INPUT RECORDS:
• • • •

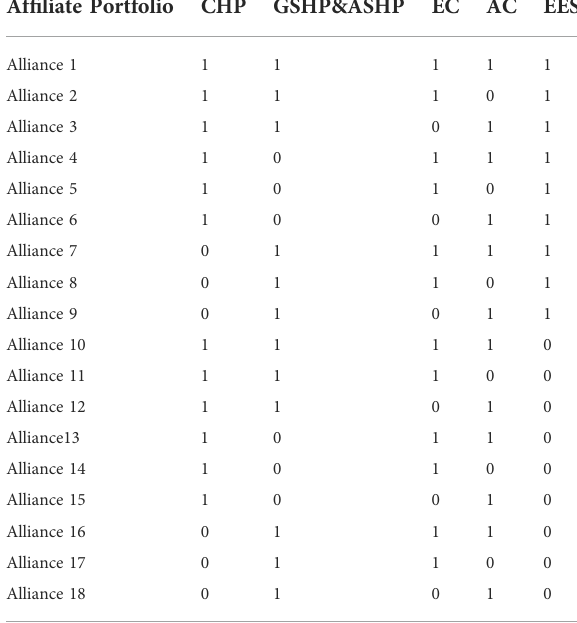
TABLE 3 Achievable gaming alliance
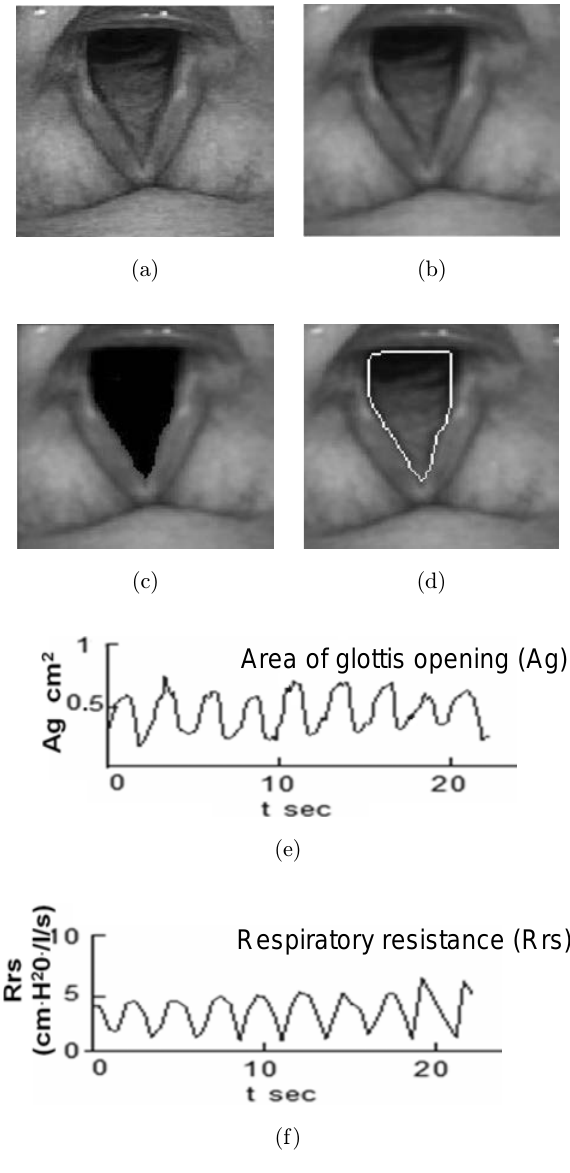
Fig. 3. Area of glottis opening and its °uctuation with time as measured bythe image-based method. (a) Grayscale image ofthe glottis, which was obtained by converting the original RDB image captured by the CCD camera of the nasopharyngoscope. (b) (cid:1) (d) Images resulted from Gaussian smooth ¯ltering, pixel segmentation, and Canny edge detection, respectively, of the grayscale image of the glottis. These image processing algorithms together identi¯ed the edge of the glottis aperture (outlined by the white line in (d)), from which the area of glottis opening ( A g Þ was computed. (e),(f) The time course of °uctuation of glottis opening ( A g Þ , and the respiratory resistance ( R rs ),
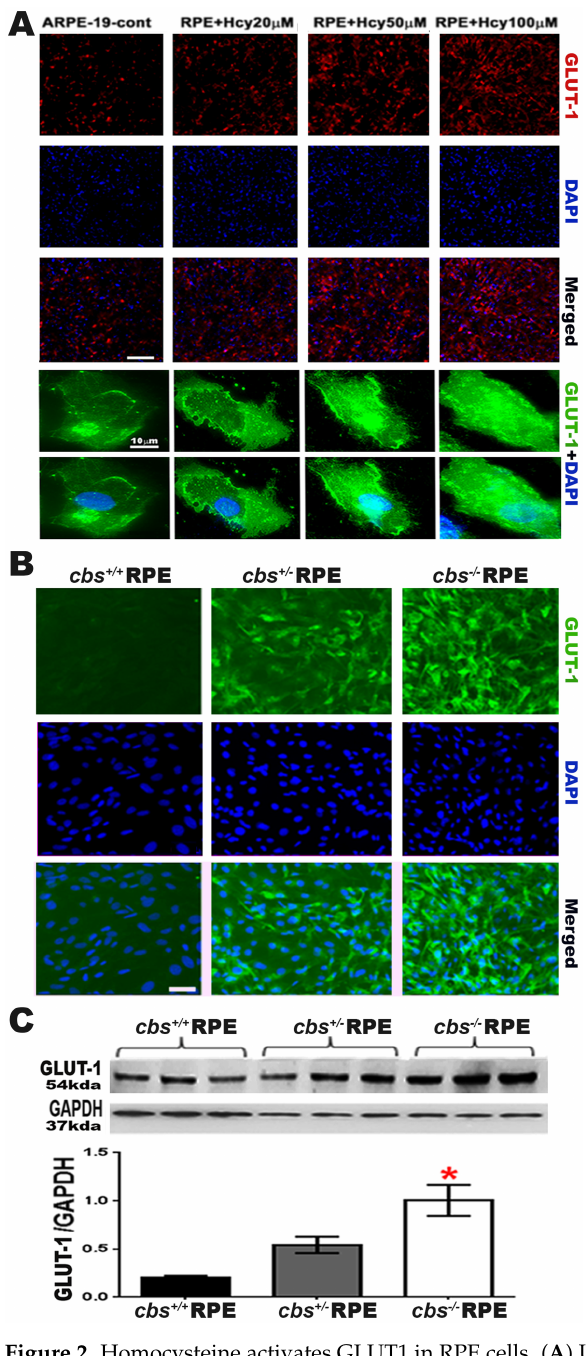
Figure 2. Homocysteine activates GLUT1 in RPE cells. ( A ) Upper part: immunofluorescence staining for GLUT1 in ARPE-19 (red) treated with different concentrations of Hcy (20, 50, and 100 µ M). High magnification image showing that Hcy significantly increased GLUT1 expression in ARPE cells in a dose-dependent manner. Lower part: high magnification image immunofluorescence staining for GLUT1 in ARPE-19 (green) treated with different concentrations of Hcy (20, 50, and 100 µ M). ( B ) Immunofluorescence staining for GLUT1 in primary RPE cells isolated from wild-type cbs +/+ , cbs +/ − and cbs − / − mice (green) with nuclear staining (DAPI, blue). ( C ) Western blot of GLUT1 expression in primary RPE cells isolated from cbs +/+ , cbs +/ − and cbs − / − mice. GADPH was used as a loading control * p < 0.05 as compared to WT-RPE and cbs +/ − mice. The data show that Hcy significantly increased GLUT1 expression of RPE cells both in vivo and ex-vivo. Scale bar: 50 µ m (A upper part &B) and 10 µ m (A lower part). * p < 0.05 compared to cbs +/+ and cbs +/ −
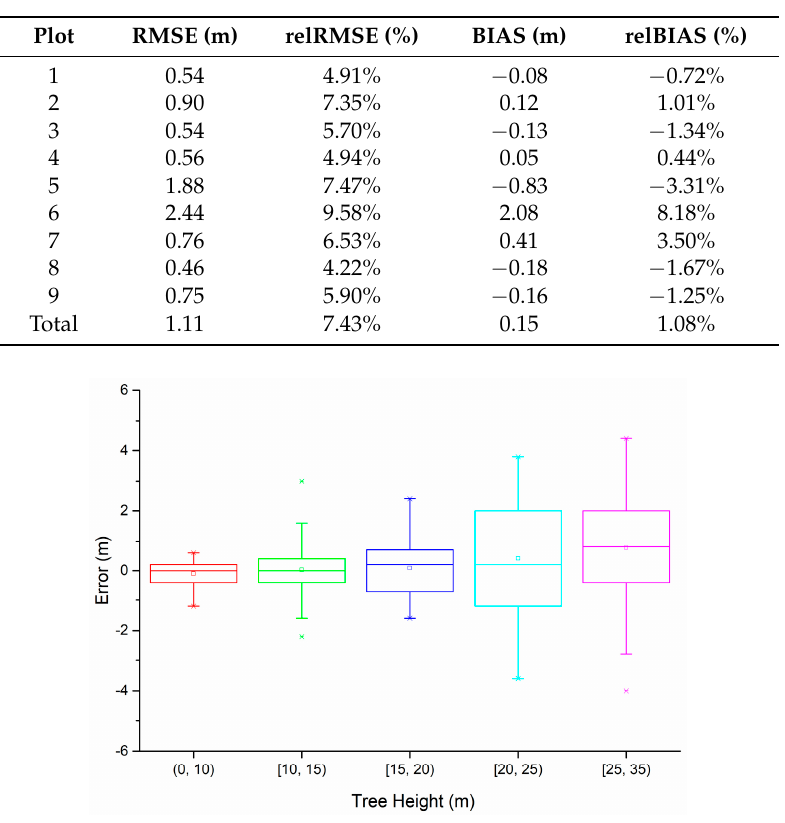
Figure 20. The errors in the tree height observations for different tree heights.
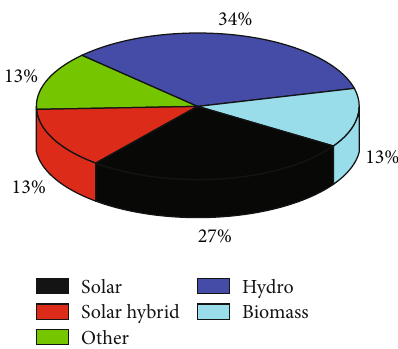
Figure 4: Minigrids in Uganda by resource utilized.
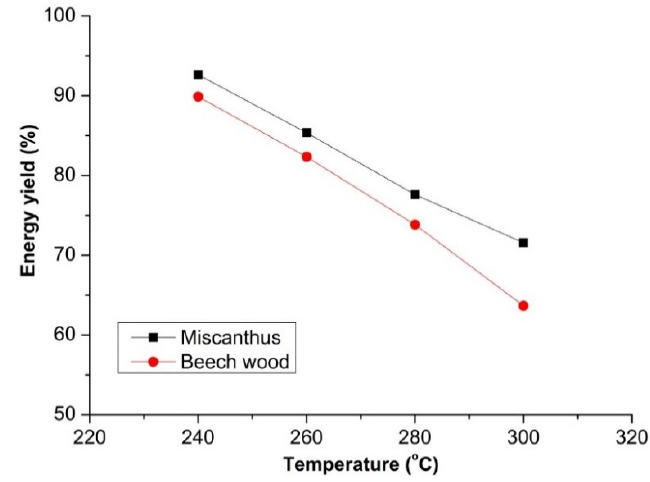
Figure 12. Energy yield profile of torrefied beech wood and miscanthus vs. temperature for a residence time of 30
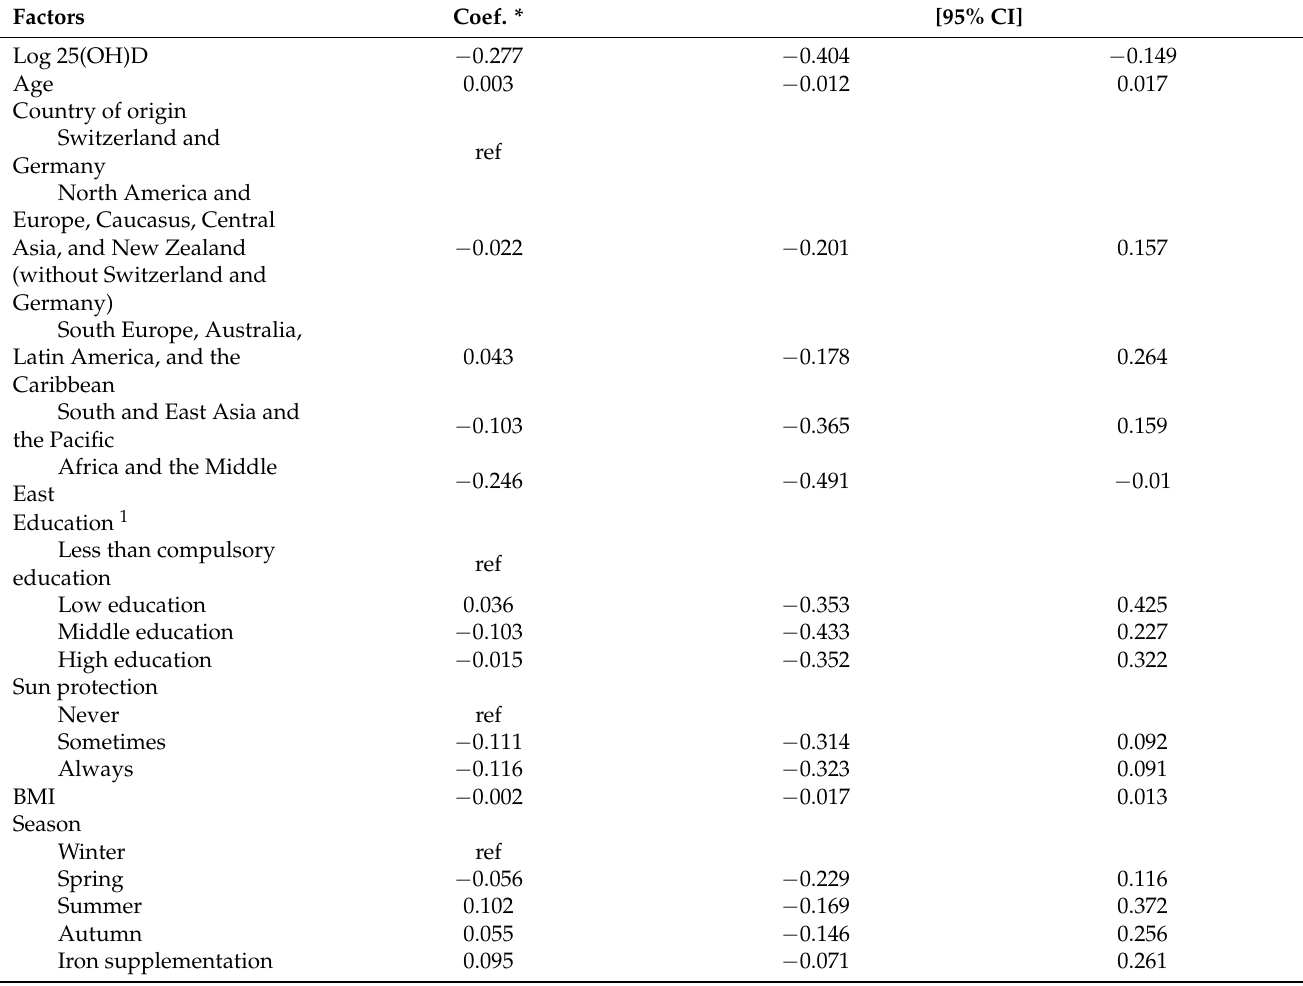
Table 3. Multiple regression analysis and determinants for log PTH concentrations in the 3rd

• • • •

WORK REQUEST: Take every line above that includes the string "time" and return it.

ANSWER SPACE:
Fig. 3. Area of glottis opening and its °uctuation with time as measured bythe image-based method. (a) Grayscale image ofthe glottis, which was obtained by converting the original RDB image captured by the CCD camera of the nasopharyngoscope. (b) (cid:1) (d) Images resulted from Gaussian smooth ¯ltering, pixel segmentation, and Canny edge detection, respectively, of the grayscale image of the glottis. These image processing algorithms together identi¯ed the edge of the glottis aperture (outlined by the white line in (d)), from which the area of glottis opening ( A g Þ was computed. (e),(f) The time course of °uctuation of glottis opening ( A g Þ , and the respiratory resistance ( R rs ),
Figure 12. Energy yield profile of torrefied beech wood and miscanthus vs. temperature for a residence time of 30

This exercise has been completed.